I have not personally read this book yet. I gave it to my father and 2 of his friends for Christmas. All 3 of them said they read it straight through, unable to put it down. My father is a WWII veteran.
Out of the Depths by Edgar Harrell is the true story of the heroic and courageous men of the USS Indianapolis that was torpedoed by the Japanese during WWII. Out of the 1,196 man crew ultimately only 317 total survived. The ship was hit July 1945 and sank almost immediately. The captain sent orders to abandon ship. Mr. Harrell along with others found themselves in the cold, dark, oily, shark infested ocean waters with only a life vest to keep them afloat. For four long days and nights they clung to life waiting for rescue. It wasn't until the fifth day that they were found. Nine hundred men survived the attack and landed in the water but only three hundred seventeen survived the ordeal of waiting for rescue. Some were eaten by sharks. Others could not survive their injuries and many just couldn't hold out and gave up. Much speculation and blame has been tossed about as to why the ship wasn't missed and search parties sent out. The captain was even wrongly put on trial trying to place the blame at his feet. He was later exonerated of the charges. The things these men endured while waiting for rescue was really hard to realize. Mr. Harrell and many of the others clung to their faith and prayed and quoted scripture. Some of the things that happened during their ordeal could only be attributed to God answering their prayers even if it was in the form of a crate of semi-rotten potatoes among other things. A quote of Mr. Harrell's that really stuck with me was that he said he was brought out of the depths of the ocean but more importantly he was brought out of the depths of his sin and rescued by the blood of Christ. My father-in-law served in the US Navy during WWII, so I'm always interested in anything having to do with that period of time.

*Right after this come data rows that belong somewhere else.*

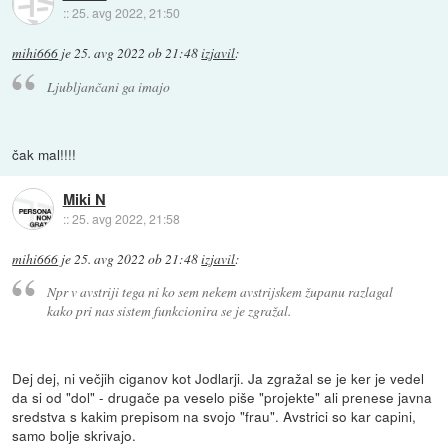
::
25. avg 2022, 21:50
mihi666
je
25. avg 2022 ob 21:48
izjavil
:
Ljubljančani ga imajo
čak mal!!!!
Miki N
::
25. avg 2022, 21:58
mihi666
je
25. avg 2022 ob 21:48
izjavil
:
Npr v avstriji tega ni ko sem nekem avstrijskem županu razlagal
kako pri nas sistem funkcionira se je zgražal.
Dej dej, ni večjih ciganov kot Jodlarji. Ja zgražal se je ker je vedel
da si od "dol" - drugače pa veselo piše "projekte" ali prenese javna
sredstva s kakim prepisom na svojo "frau". Avstrici so kar capini,
samo bolje skrivajo.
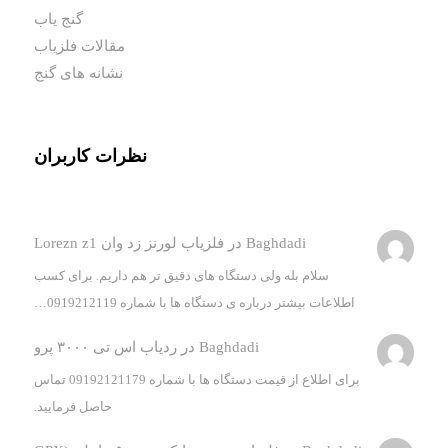
گنج یاب
مقالات فلزیاب
نشانه های گنج
نظرات کاربران
Baghdadi
در
فلزیاب لورنز زد وان Lorezn z1
سلام بله ولی دستگاه های دقیق تر هم داریم. برای کسب
اطلاعات بیشتر درباره ی دستگاه ها با شماره 0919212119…
Baghdadi
در
ردیاب اس تی ۳۰۰۰ پرو
برای اطلاع از قیمت دستگاه ها با شماره 09192121179 تماس
حاصل فرمایید.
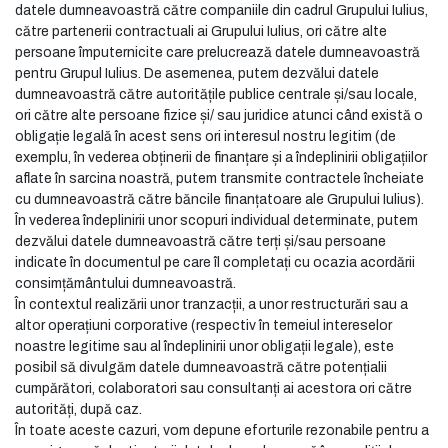
datele dumneavoastră către companiile din cadrul Grupului Iulius,
către partenerii contractuali ai Grupului Iulius, ori către alte
persoane împuternicite care prelucrează datele dumneavoastră
pentru Grupul Iulius. De asemenea, putem dezvălui datele
dumneavoastră către autoritățile publice centrale și/sau locale,
ori către alte persoane fizice și/ sau juridice atunci când există o
obligație legală în acest sens ori interesul nostru legitim (de
exemplu, în vederea obținerii de finanțare și a îndeplinirii obligațiilor
aflate în sarcina noastră, putem transmite contractele încheiate
cu dumneavoastră către băncile finanțatoare ale Grupului Iulius).
În vederea îndeplinirii unor scopuri individual determinate, putem
dezvălui datele dumneavoastră către terți și/sau persoane
indicate în documentul pe care îl completați cu ocazia acordării
consimțământului dumneavoastră.
În contextul realizării unor tranzacții, a unor restructurări sau a
altor operațiuni corporative (respectiv în temeiul intereselor
noastre legitime sau al îndeplinirii unor obligații legale), este
posibil să divulgăm datele dumneavoastră către potențialii
cumpărători, colaboratori sau consultanți ai acestora ori către
autorități, după caz.
În toate aceste cazuri, vom depune eforturile rezonabile pentru a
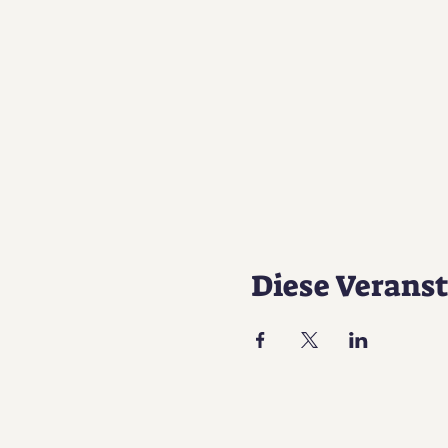
Diese Veranst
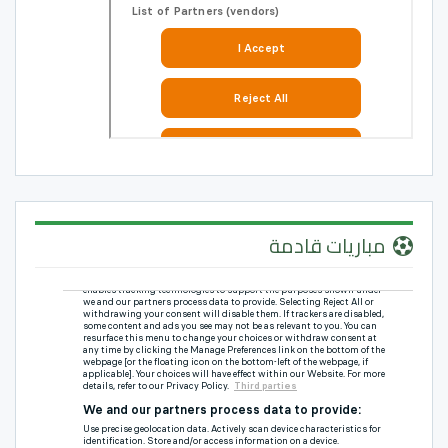
مباريات قادمة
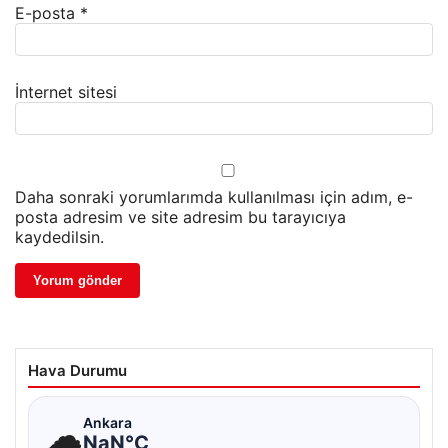
E-posta
*
İnternet sitesi
Daha sonraki yorumlarımda kullanılması için adım, e-
posta adresim ve site adresim bu tarayıcıya
kaydedilsin.
Hava Durumu
☁
Ankara
NaN°C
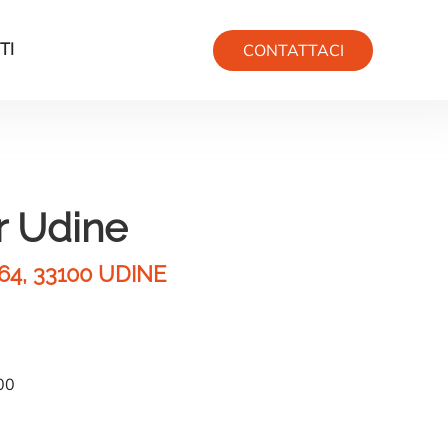
CONTATTACI
TI
r Udine
4, 33100 UDINE
.00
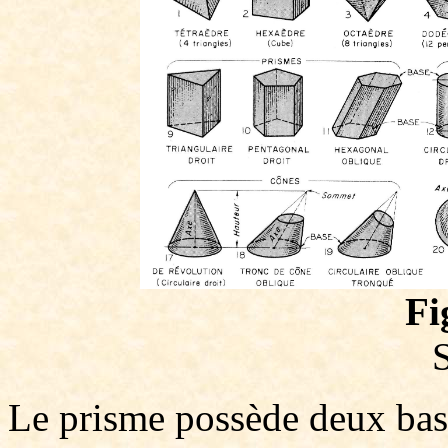
Fi
Le prisme possède deux base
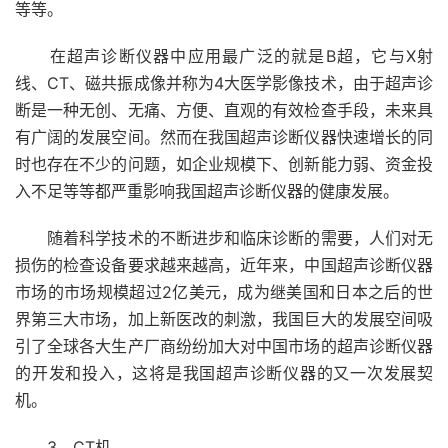
等等。
在超声诊断仪器中应用最广泛的就是B超，它与X射
线、CT、磁共振成像并称为4大医学影像技术，由于超声诊
断是一种无创、无痛、方便、直观的有效检查手段，未来具
有广阔的发展空间。然而在我国超声诊断仪器快速增长的同
时也存在不少的问题，如企业规模下、创新能力弱、资金投
入不足等等都严重影响我国超声诊断仪器的健康发展。
随着科学技术的不断进步和临床诊断的需要，人们对无
损伤的检查设备要求越来越高，近年来，中国超声诊断仪器
市场的市场规模超过2亿美元，成为继美国和日本之后的世
界第三大市场，加上新医改的刺激，我国巨大的发展空间吸
引了全球各大生产厂商纷纷加大对中国市场的超声诊断仪器
的开发和投入，这将是我国超声诊断仪器的又一次发展契
机。
3、CT机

Out of the Depths is a true story of one Marine's experience on the USS Indianapolis. Edgar Harrell was a Marine stationed on the USS Indianapolis when tragedy struck the vessel. The unfolding and horrific experience is told with such raw honesty and peace. As I read Mr. Harrell's account of the events that unfolded, I could tell that this is a man of great faith and a true believer. He held on firmly to his faith during a time of death, chaos, anguish, and uncertainty. Mr. Harrell wrote so honestly that I found myself becoming emotional at some of the experiences he and comrades went through. For me this is an unforgettable read. Mr. Harrell is a man of true faith and is a great example of this. His story is a testament to the Lord's faithfulness and love.
I would recommend this book to everyone. Maybe history fans might like this more but I do think that everyone should read Mr. Harrell's courageous and faithful story; I believe that all who do will be greatly affected by it. He is a great example of living a faith-filled life.